NOTE FROM MARIA: This article is here because for some reason the Gearfire.net is down. In any case, if you have any comments or questions just email me at milyusha @ gmail . com - thanks!
Also, a big thank you to the guys over at HackCollege who linked this!
Balancing School and Sports
via GearFire - Tips for Students by Maria on 8/5/09
As we race steadily on to the start of this next school year, it can never hurt to think a little about what our schedule will be like for the next few months. We have to keep track of classes, study sessions, working, social lives, and all sorts of extracurricular activities. One major time commitment is if one plays a sport (or two, or three…).
No matter at what level - intramural, club, or varsity - playing sports can really take up a lot of time. Being an athlete generally takes up considerably more time than exercising or working out to stay in shape.

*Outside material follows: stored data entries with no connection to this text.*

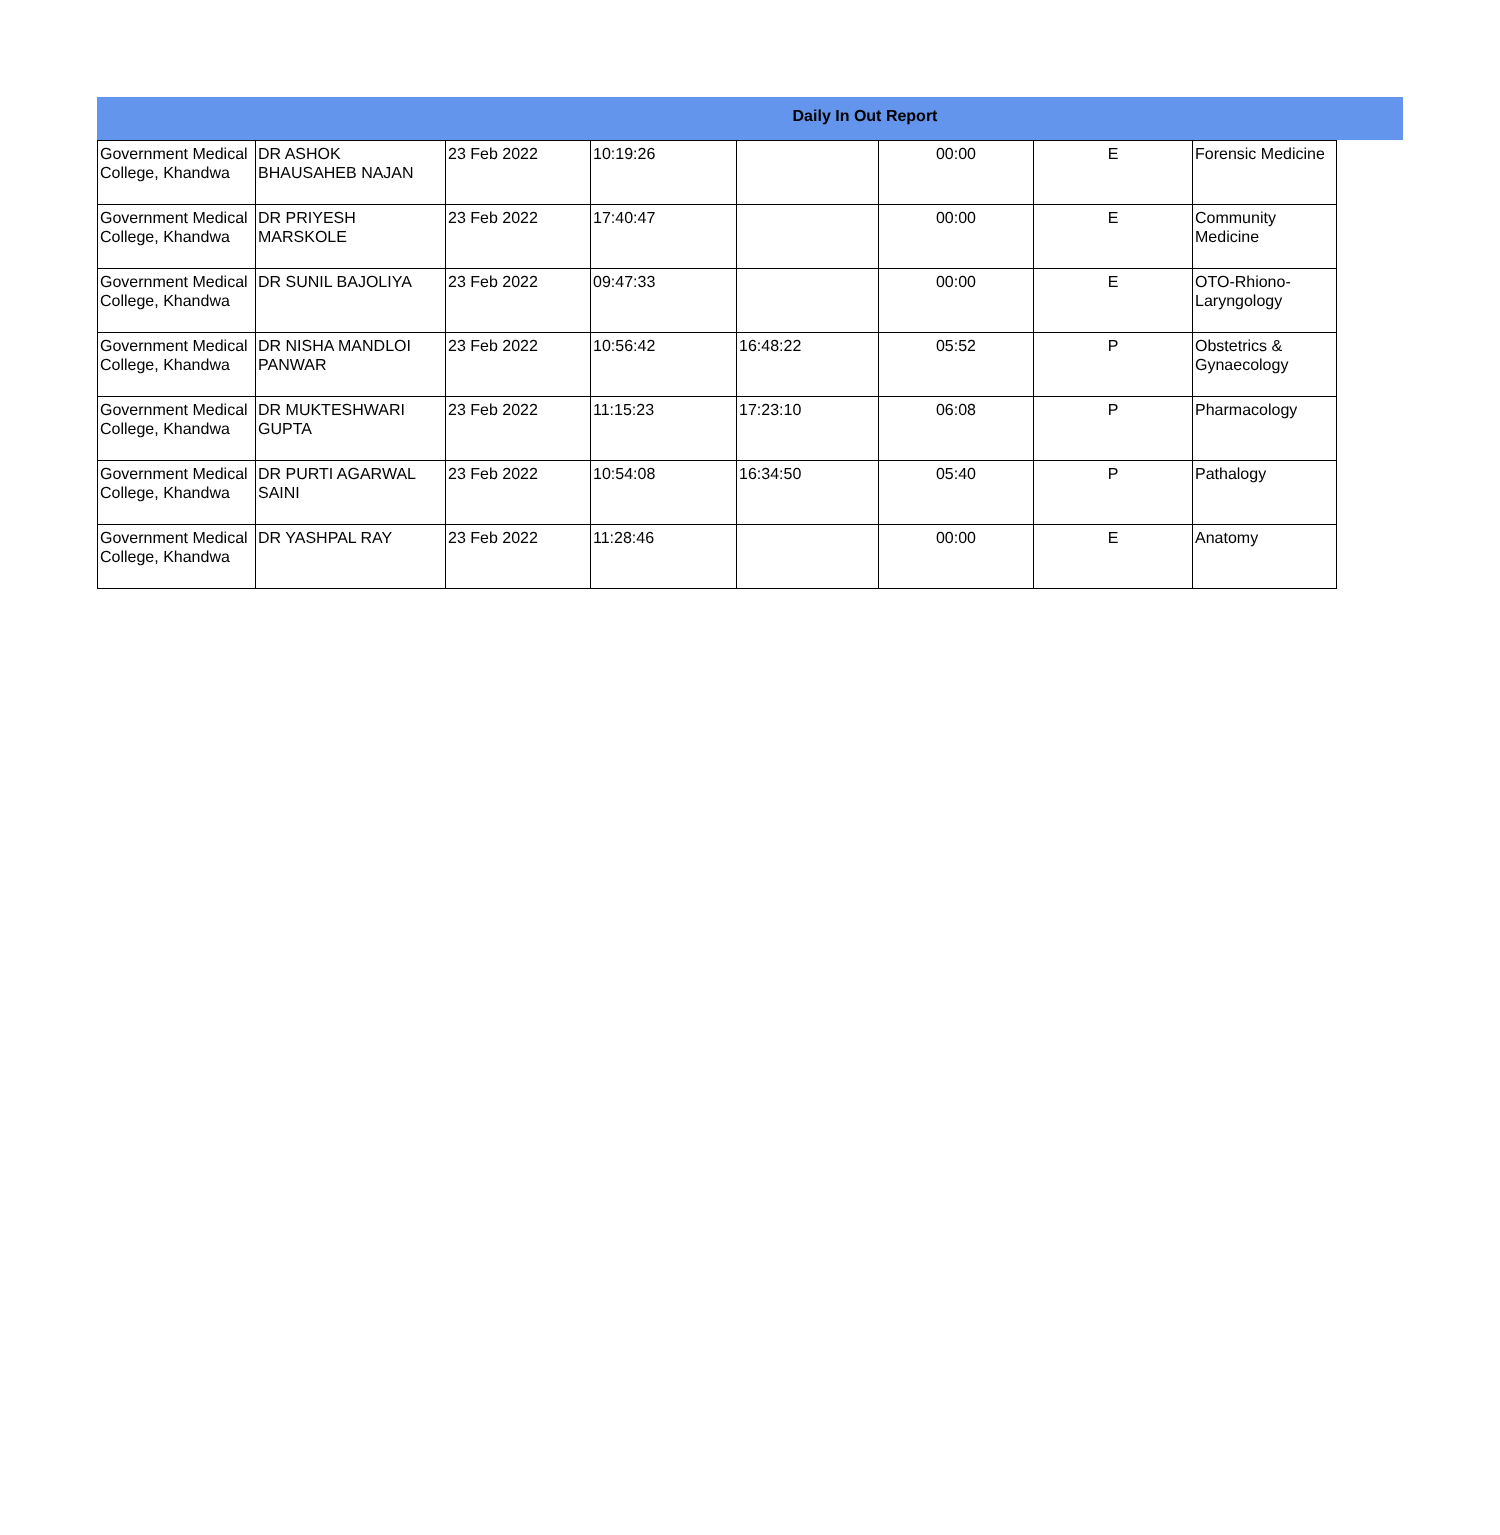Daily In Out Report
| Government Medical College, Khandwa | DR ASHOK BHAUSAHEB NAJAN | 23 Feb 2022 | 10:19:26 | | 00:00 | E | Forensic Medicine |
| Government Medical College, Khandwa | DR PRIYESH MARSKOLE | 23 Feb 2022 | 17:40:47 | | 00:00 | E | Community Medicine |
| Government Medical College, Khandwa | DR SUNIL BAJOLIYA | 23 Feb 2022 | 09:47:33 | | 00:00 | E | OTO-Rhiono-Laryngology |
| Government Medical College, Khandwa | DR NISHA MANDLOI PANWAR | 23 Feb 2022 | 10:56:42 | 16:48:22 | 05:52 | P | Obstetrics & Gynaecology |
| Government Medical College, Khandwa | DR MUKTESHWARI GUPTA | 23 Feb 2022 | 11:15:23 | 17:23:10 | 06:08 | P | Pharmacology |
| Government Medical College, Khandwa | DR PURTI AGARWAL SAINI | 23 Feb 2022 | 10:54:08 | 16:34:50 | 05:40 | P | Pathalogy |
| Government Medical College, Khandwa | DR YASHPAL RAY | 23 Feb 2022 | 11:28:46 | | 00:00 | E | Anatomy |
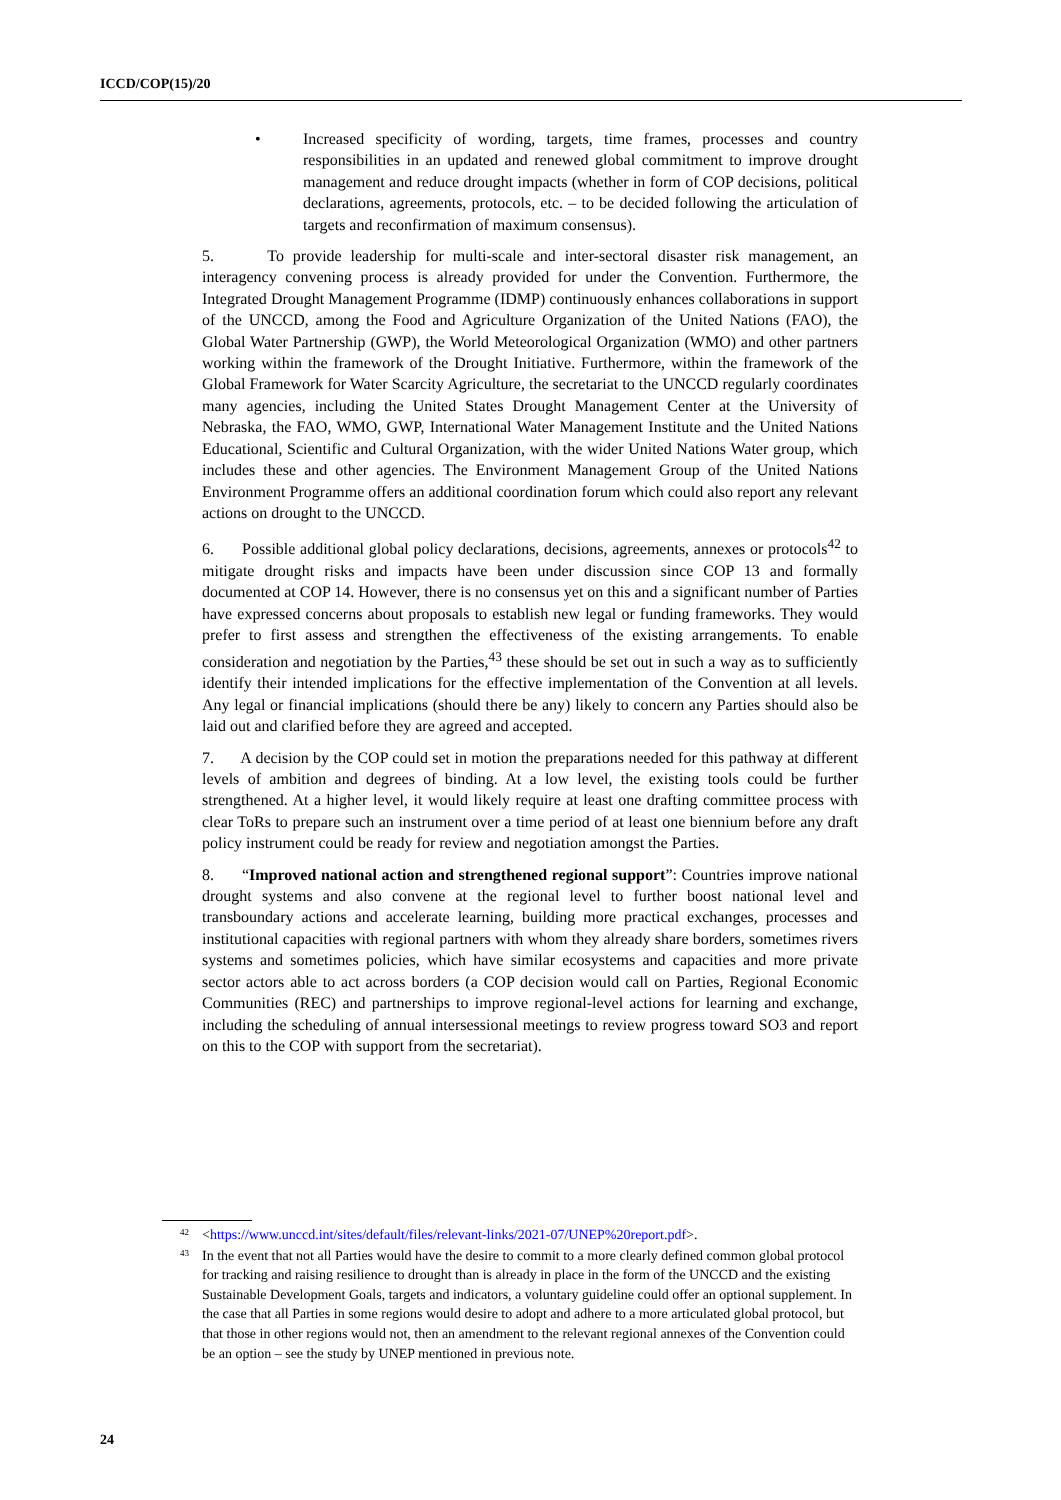ICCD/COP(15)/20
• Increased specificity of wording, targets, time frames, processes and country responsibilities in an updated and renewed global commitment to improve drought management and reduce drought impacts (whether in form of COP decisions, political declarations, agreements, protocols, etc. – to be decided following the articulation of targets and reconfirmation of maximum consensus).
5. To provide leadership for multi-scale and inter-sectoral disaster risk management, an interagency convening process is already provided for under the Convention. Furthermore, the Integrated Drought Management Programme (IDMP) continuously enhances collaborations in support of the UNCCD, among the Food and Agriculture Organization of the United Nations (FAO), the Global Water Partnership (GWP), the World Meteorological Organization (WMO) and other partners working within the framework of the Drought Initiative. Furthermore, within the framework of the Global Framework for Water Scarcity Agriculture, the secretariat to the UNCCD regularly coordinates many agencies, including the United States Drought Management Center at the University of Nebraska, the FAO, WMO, GWP, International Water Management Institute and the United Nations Educational, Scientific and Cultural Organization, with the wider United Nations Water group, which includes these and other agencies. The Environment Management Group of the United Nations Environment Programme offers an additional coordination forum which could also report any relevant actions on drought to the UNCCD.
6. Possible additional global policy declarations, decisions, agreements, annexes or protocols<sup>42</sup> to mitigate drought risks and impacts have been under discussion since COP 13 and formally documented at COP 14. However, there is no consensus yet on this and a significant number of Parties have expressed concerns about proposals to establish new legal or funding frameworks. They would prefer to first assess and strengthen the effectiveness of the existing arrangements. To enable consideration and negotiation by the Parties,<sup>43</sup> these should be set out in such a way as to sufficiently identify their intended implications for the effective implementation of the Convention at all levels. Any legal or financial implications (should there be any) likely to concern any Parties should also be laid out and clarified before they are agreed and accepted.
7. A decision by the COP could set in motion the preparations needed for this pathway at different levels of ambition and degrees of binding. At a low level, the existing tools could be further strengthened. At a higher level, it would likely require at least one drafting committee process with clear ToRs to prepare such an instrument over a time period of at least one biennium before any draft policy instrument could be ready for review and negotiation amongst the Parties.
8. “Improved national action and strengthened regional support”: Countries improve national drought systems and also convene at the regional level to further boost national level and transboundary actions and accelerate learning, building more practical exchanges, processes and institutional capacities with regional partners with whom they already share borders, sometimes rivers systems and sometimes policies, which have similar ecosystems and capacities and more private sector actors able to act across borders (a COP decision would call on Parties, Regional Economic Communities (REC) and partnerships to improve regional-level actions for learning and exchange, including the scheduling of annual intersessional meetings to review progress toward SO3 and report on this to the COP with support from the secretariat).
<sup>42</sup> <https://www.unccd.int/sites/default/files/relevant-links/2021-07/UNEP%20report.pdf>.
<sup>43</sup> In the event that not all Parties would have the desire to commit to a more clearly defined common global protocol for tracking and raising resilience to drought than is already in place in the form of the UNCCD and the existing Sustainable Development Goals, targets and indicators, a voluntary guideline could offer an optional supplement. In the case that all Parties in some regions would desire to adopt and adhere to a more articulated global protocol, but that those in other regions would not, then an amendment to the relevant regional annexes of the Convention could be an option – see the study by UNEP mentioned in previous note.
24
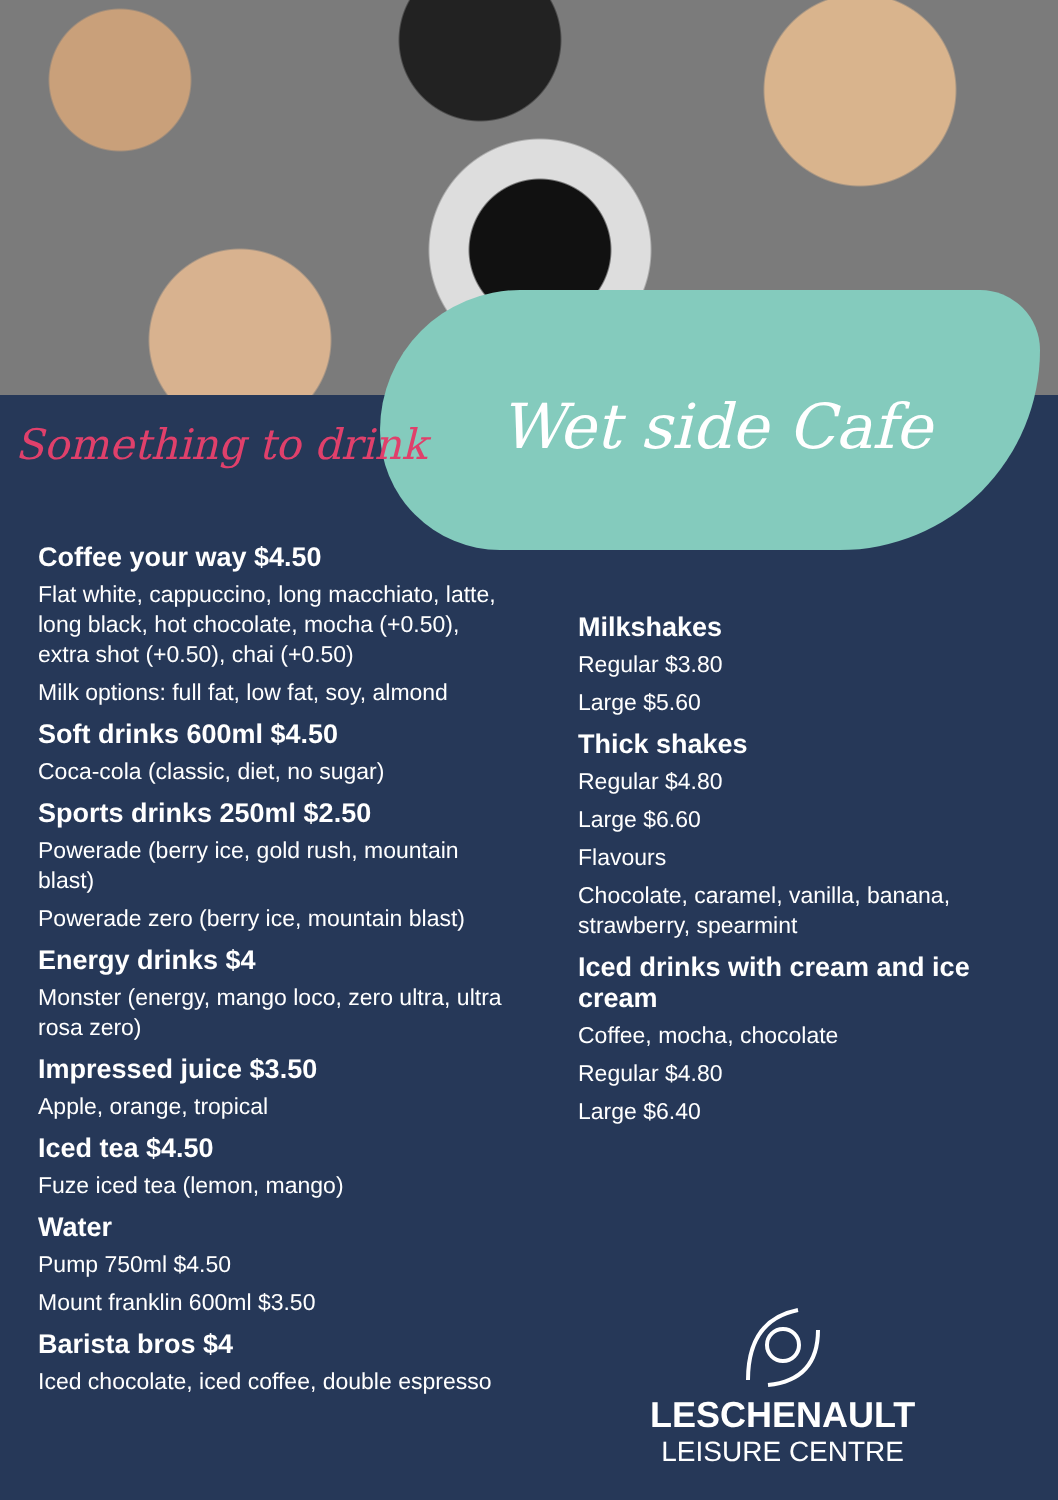Something to drink Wet side Cafe
Coffee your way $4.50
Flat white, cappuccino, long macchiato, latte, long black, hot chocolate, mocha (+0.50), extra shot (+0.50), chai (+0.50)
Milk options: full fat, low fat, soy, almond
Soft drinks 600ml $4.50
Coca-cola (classic, diet, no sugar)
Sports drinks 250ml $2.50
Powerade (berry ice, gold rush, mountain blast)
Powerade zero (berry ice, mountain blast)
Energy drinks $4
Monster (energy, mango loco, zero ultra, ultra rosa zero)
Impressed juice $3.50
Apple, orange, tropical
Iced tea $4.50
Fuze iced tea (lemon, mango)
Water
Pump 750ml $4.50
Mount franklin 600ml $3.50
Barista bros $4
Iced chocolate, iced coffee, double espresso
Milkshakes
Regular $3.80
Large $5.60
Thick shakes
Regular $4.80
Large $6.60
Flavours
Chocolate, caramel, vanilla, banana, strawberry, spearmint
Iced drinks with cream and ice cream
Coffee, mocha, chocolate
Regular $4.80
Large $6.40
LESCHENAULT
LEISURE CENTRE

I have experience with all three of these levels of sports so I’d like to pass along some insights I’ve gained from the past three years. First, here is some background about my experiences. My freshman year of college I played club soccer (I played soccer from age 4 up through my senior year of high school, but I wasn’t interested in playing at the college level). A large group of us got together about 3 times a week to kick around the ball and get some games going. I probably spent an average of 3-7 hours a week playing soccer in the afternoons. Two of the afternoons were on weekdays and one was on Sundays. This lasted for basically all of my first year at school and gave me a great group of people to know right off the bat, plus it was a ton of fun. My sophomore year I went to the first couple of club soccer practices but hardly anyone showed up (the majority of the guys playing had graduated the previous May), and I figured it wasn’t worth my time to keep going if no one was going to play. I switched to the ultimate frisbee team (also considered a club sport at my school) since I had a lot of friends on it and loved that as well. We also had practices 3 times a week, ironically enough at the same time as the club soccer met, and again I was spending around 6-7 hours each week playing frisbee. I was very active on the team for the first semester but by the end of the second semester I was a little burned out on it. So the fall of my junior year I took up tae kwon do. We have a physical education requirement so I figured I would just take TKD (I had spent about 5 years when I was much younger working through many belts) and ended up also joining the club that semester for extra practice. I spent 5 hours in club and 2 hours in class each week, for another total of 7 hours. (I see a trend here!) For spring semester, though, I had decided to take a huge plunge and join the track and field team, a varsity sport. I attend a Division III school so we don’t really have tryouts or cuts for the running program, which is really nice! I absolutely loved it and am looking forward to running cross country this fall. Track and field took up considerably more time - two hour practice every day plus going to meets usually meant about 10-15 hours of practice plus at least a full day or two for each meet.
All right, now that you know all that background information you can understand a bit more where I’m coming from with these tips. They will apply to anyone interested in playing a sport at school, whether it’s from the IM level all the way to varsity.
- Get stuff done - I can’t stress this enough. If you know you want to spend two hours playing basketball on Wednesday but have homework due Thursday, make sure you get the homework done! Exercise and sports are a great stress reliever but also a great procrastinator. Don’t let your academics slide for sports. If you have a big game or meet over the weekend, make sure you get everything done for Monday so you’re not stressed out Sunday night.
- Know when to stop or take it easy - If your body hurts, give it a rest. There’s no sense in injuring yourself. If you have too much going on, step back from the athletics and figure out what you want to prioritize.
- Talk to your coach and/or captain - About anything. They are there to help you out with your athletics and, really, life in general. Listen to what they have to say, and learn from their experiences.
- Utilize the trainer - If something hurts you, go talk to the trainer! Even if you are not a varsity athlete they can at least point you in the right direction. Don’t wait to get treated for an injury.
- Remember you’re in school to learn - Even if you really love your sport, you really came to college to learn (unless you’re one of those high school athletic prodigies who goes to a DI powerhouse on a full-ride athletic scholarship). Don’t let your academics slide. They’re likely what is going to get you a job or grad school after you finish your undergrad, not athletics.
I hope you find some of these tips useful. It’s a big time commitment to play a sport in college, no matter at what level, but it’s also very rewarding physically, mentally, and socially. Have fun with it!